Manufacturing Bits: June 18

Making microvias in packages; flexible fan-out.


Making microvias in packages
At the recent IEEE Electronic Components and Technology Conference (ECTC) in Las Vegas, Georgia Institute of Technology, Tokyo Ohka Kogyo (TOK) and Panasonic presented a paper on a technology that enables ultra-small microvias for advanced IC packages.

Researchers demonstrated a picosecond UV laser technology as well as materials, which enabled 2μm to 7μm vias for 2.5D interposers and high-density fan-out packages. A package incorporates a device with various routing layers. Microvias are tiny holes or vias, which connect one layer with another in a package.

There are several ways to make vias. The system used in this study is a UV laser system from ESI. The system, called Corner Stone, uses a coherent solid-state laser. It is a 355nm wavelength system that generates picosecond pulses at 80MHz with an output power of 16 watts, according to researchers.

This system created vias using an ablation or drilling process. A laser forms the vias. Using the UV laser tool, microvias with a minimum diameter of <7μm were fabricated in 5μm thick Ajinomoto Build-up Film (ABF) technology.
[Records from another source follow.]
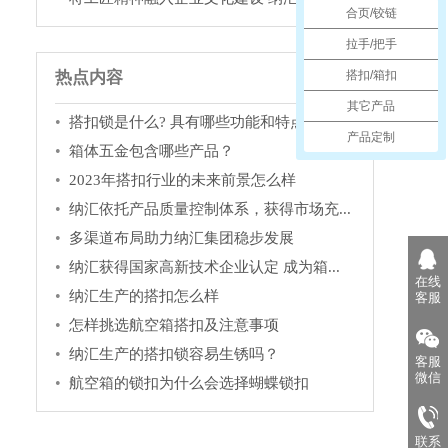
合页/铰链
拉手/把手
搭扣/箱扣
热点内容
其它产品
搭扣锁是什么? 具有哪些功能和特点？
产品定制
箱体五金包含哪些产品？
2023年搭扣行业的未来前景怎么样
纳汇依托产品质量控制体系，获得市场充...
多渠道布局助力纳汇集团稳步发展
纳汇获得国家高新技术企业认定 成为箱...
在线
纳汇生产的搭扣怎么样
客服
怎样挑选航空箱搭扣及注意事项
纳汇生产的搭扣锁容易生锈吗？
客服
微信
航空箱的锁扣为什么会选择蝴蝶锁扣
联系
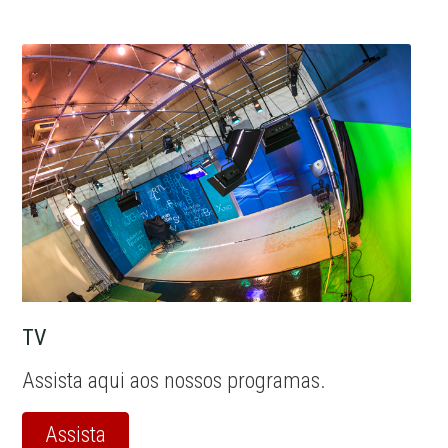
TV
Assista aqui aos nossos programas.
Assista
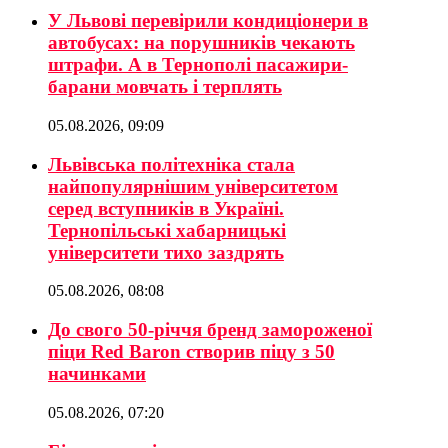
У Львові перевірили кондиціонери в
автобусах: на порушників чекають
штрафи. А в Тернополі пасажири-
барани мовчать і терплять
05.08.2026, 09:09
Львівська політехніка стала
найпопулярнішим університетом
серед вступників в Україні.
Тернопільські хабарницькі
університети тихо заздрять
05.08.2026, 08:08
До свого 50-річчя бренд замороженої
піци Red Baron створив піцу з 50
начинками
05.08.2026, 07:20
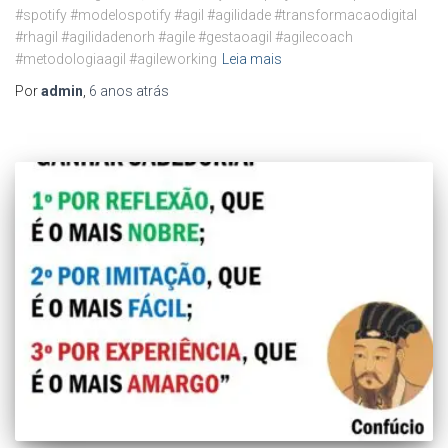
#spotify #modelospotify #agil #agilidade #transformacaodigital
#rhagil #agilidadenorh #agile #gestaoagil #agilecoach
#metodologiaagil #agileworking
Leia mais
Por
admin
,
6 anos
atrás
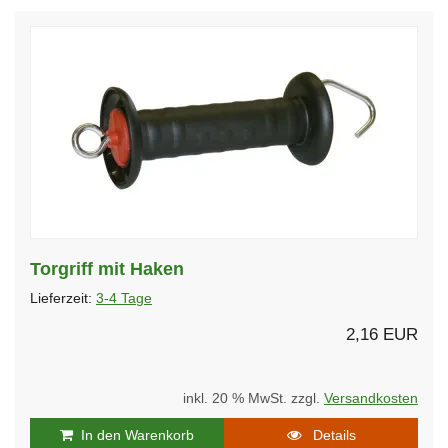
Torgriff mit Haken
Lieferzeit:
3-4 Tage
2,16 EUR
inkl. 20 % MwSt. zzgl.
Versandkosten
In den Warenkorb
Details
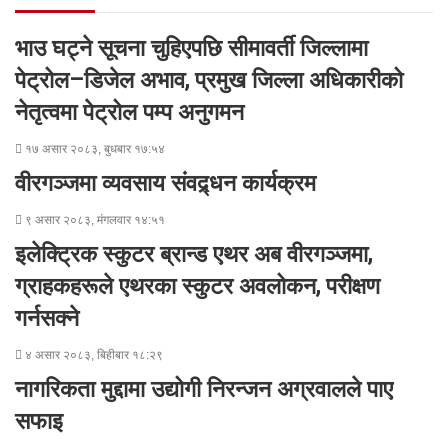
k
n
e
e
p
a
r
r
E
भाउ घट्ने सूचना चुहिएपछि सीमावर्ती जिल्लामा
m
a
पेट्रोल–डिजेल अभाव, प्रमुख जिल्ला अधिकारीको
i
नेतृत्वमा पेट्रोल पम्प अनुगमन
l
१७ असार २०८३, बुधबार १७:५४
वीरगञ्जमा व्यवसाय संवद्र्धन कार्यक्रम
९ असार २०८३, मंगलवार १४:५१
इलेक्ट्रिक स्कुटर ब्रान्ड एथर अब वीरगञ्जमा,
ग्राहकहरूले एथरका स्कुटर अवलोकन, परीक्षण
गर्नसक्ने
४ असार २०८३, बिहीबार १८:२९
नागरिकता मुद्दामा उद्योगी निरन्जन अग्रवालले पाए
सफाइ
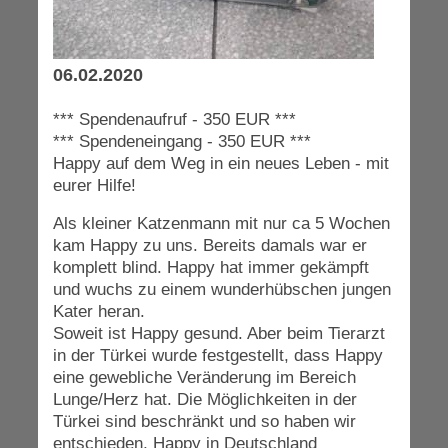
06.02.2020
*** Spendenaufruf - 350 EUR ***
*** Spendeneingang - 350 EUR ***
Happy auf dem Weg in ein neues Leben - mit
eurer Hilfe!
Als kleiner Katzenmann mit nur ca 5 Wochen
kam Happy zu uns. Bereits damals war er
komplett blind. Happy hat immer gekämpft
und wuchs zu einem wunderhübschen jungen
Kater heran.
Soweit ist Happy gesund. Aber beim Tierarzt
in der Türkei wurde festgestellt, dass Happy
eine gewebliche Veränderung im Bereich
Lunge/Herz hat. Die Möglichkeiten in der
Türkei sind beschränkt und so haben wir
entschieden, Happy in Deutschland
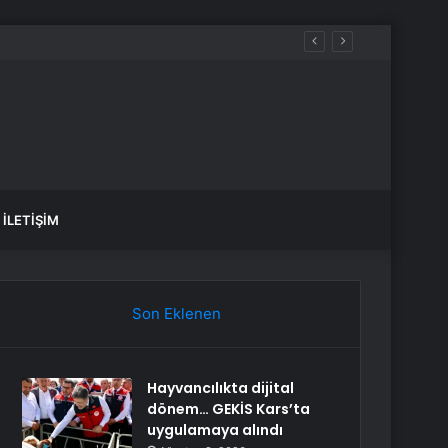
İLETIŞIM
Son Eklenen
Hayvancılıkta dijital
dönem… GEKİS Kars’ta
uygulamaya alındı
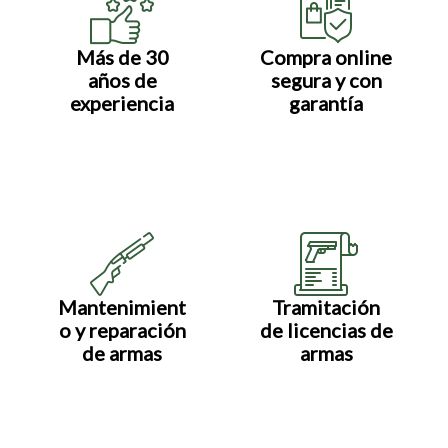
Más de 30
Compra online
años de
segura y con
experiencia
garantía
Mantenimient
Tramitación
o y reparación
de licencias de
de armas
armas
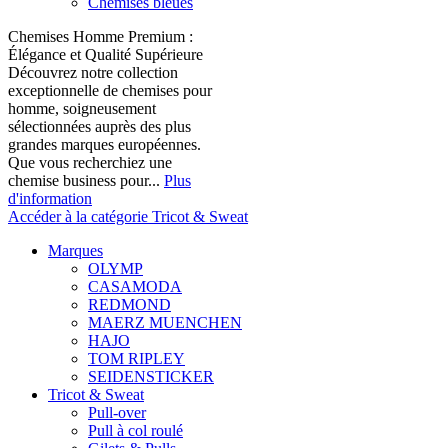
Chemises bleues
Chemises Homme Premium :
Élégance et Qualité Supérieure
Découvrez notre collection
exceptionnelle de chemises pour
homme, soigneusement
sélectionnées auprès des plus
grandes marques européennes.
Que vous recherchiez une
chemise business pour...
Plus
d'information
Accéder à la catégorie Tricot & Sweat
Marques
OLYMP
CASAMODA
REDMOND
MAERZ MUENCHEN
HAJO
TOM RIPLEY
SEIDENSTICKER
Tricot & Sweat
Pull-over
Pull à col roulé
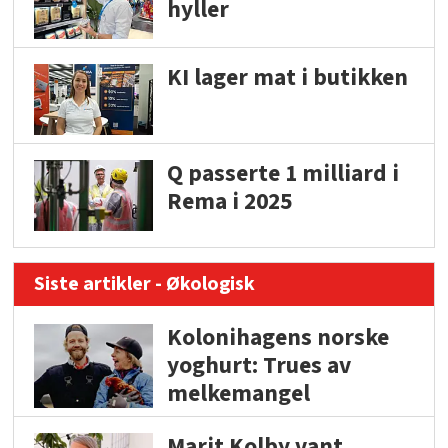
hyller
KI lager mat i butikken
Q passerte 1 milliard i
Rema i 2025
Siste artikler - Økologisk
Kolonihagens norske
yoghurt: Trues av
melkemangel
Marit Kolby vant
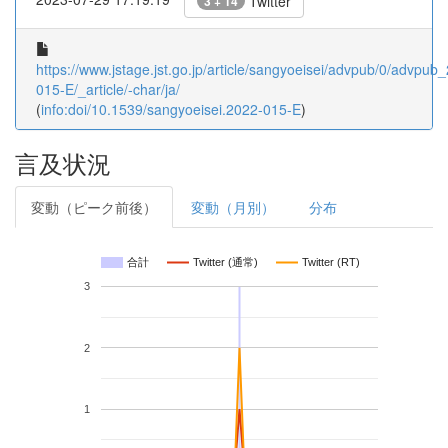
Twitter
3 + 14
https://www.jstage.jst.go.jp/article/sangyoeisei/advpub/0/advpub
015-E/_article/-char/ja/
(
info:doi/10.1539/sangyoeisei.2022-015-E
)
言及状況
変動（ピーク前後）
変動（月別）
分布
合計
Twitter (通常)
Twitter (RT)
3
2
1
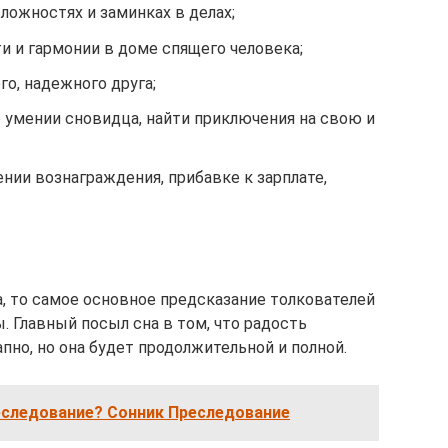
ложностях и заминках в делах;
и и гармонии в доме спящего человека;
го, надежного друга;
 умении сновидца, найти приключения на свою и
ении вознаграждения, прибавке к зарплате,
а, то самое основное предсказание толкователей
. Главный посыл сна в том, что радость
пно, но она будет продолжительной и полной.
еследование? Сонник Преследование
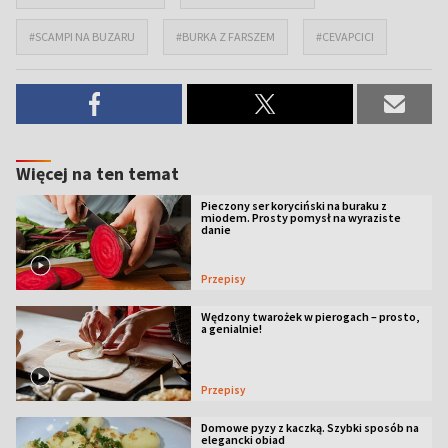
#SCAMPI NA BUZARU
#BURKA Z FARSZEM
#CEVAPCICI
Więcej na ten temat
Pieczony ser koryciński na buraku z
miodem. Prosty pomysł na wyraziste
danie
Przepisy
Wędzony twarożek w pierogach – prosto,
a genialnie!
Przepisy
Domowe pyzy z kaczką. Szybki sposób na
elegancki obiad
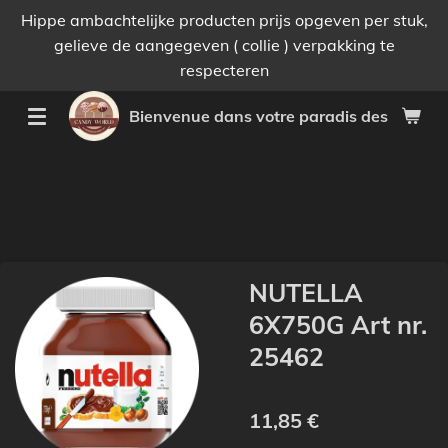
Hippe ambachtelijke producten prijs opgeven per stuk,
Passer
gelieve de aangegeven ( collie ) verpakking te
au
respecteren
contenu
principal
Bienvenue dans votre paradis des bonnes 
NUTELLA
6X750G Art nr.
25462
11,85 €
A 7μm thick low-stress dielectric film from Panasonic was also used.

“This is the first demonstration of very small microvias (<7μm) in polymer dielectrics using UV laser ablation,” said Fuhan Liu from Georgia Institute of Technology in a paper. “The motivation of this work is to address the high RDL interconnect density requirements for 2.5D interposer and high-density fan-out packages. The next generation of low-cost, ultra-small microvias will (1) Increase the RDL I/O density, (2) Meet fine bump pitch requirements, (3) Reduce the metal layer count for package substrate RDL, (4) Fill the gap between semiconductor back-end-of-line (BEOL) process and semi-additive process (SAP) and thereby (5) Improve the packaging performance at lower costs.”

Flexible fan-out
At ECTC, the University of California at Los Angeles (UCLA) described more details about a fan-out wafer-level packaging integration process using a flexible substrate.

In the works for some time, UCLA refers to its flexible substrate technology as FlexTrate. In its latest work, researches demonstrated a foldable display with LED dielets.

Flexible hybrid electronics are gaining steam in the market. The technology enables the integration of dies on a flexible organic substrate. But there are some challenges with the technology.

Instead of traditional technology, UCLA uses a flexible elastomeric molding compound called polydimethylsiloxane (PDMS). PDMS enables the system to bend with an extreme radius. Then, dies are embedded in PDMS. The technology does not require a bonding process.

This approach uses a modular dielet approach. Dielets are a similar concept to chiplets, which is a way of integrating multiple dies in a package or system. The basic idea is that you have a menu of modular chips, or chiplets, in a library. Then, you assemble chiplets in a package and connect them using a die-to-die interconnect scheme.

In its latest work, UCLA demonstrated a large area (37mm x 52mm) foldable 7-segment display. The display integrates LED dielets based on an indium- gallium-nitride (InGaN) technology. The dielets are connected using 40μm pitch vertically corrugated copper interconnects.

“Through FlexTrate, we can target wearable and implantable applications that require high-performance, flexible systems, such as multi-channel surface electromyography (sEMG) systems, optogenetics for neural implants, and so on,” said Arsalan Alam from UCLA, in a paper at ECTC.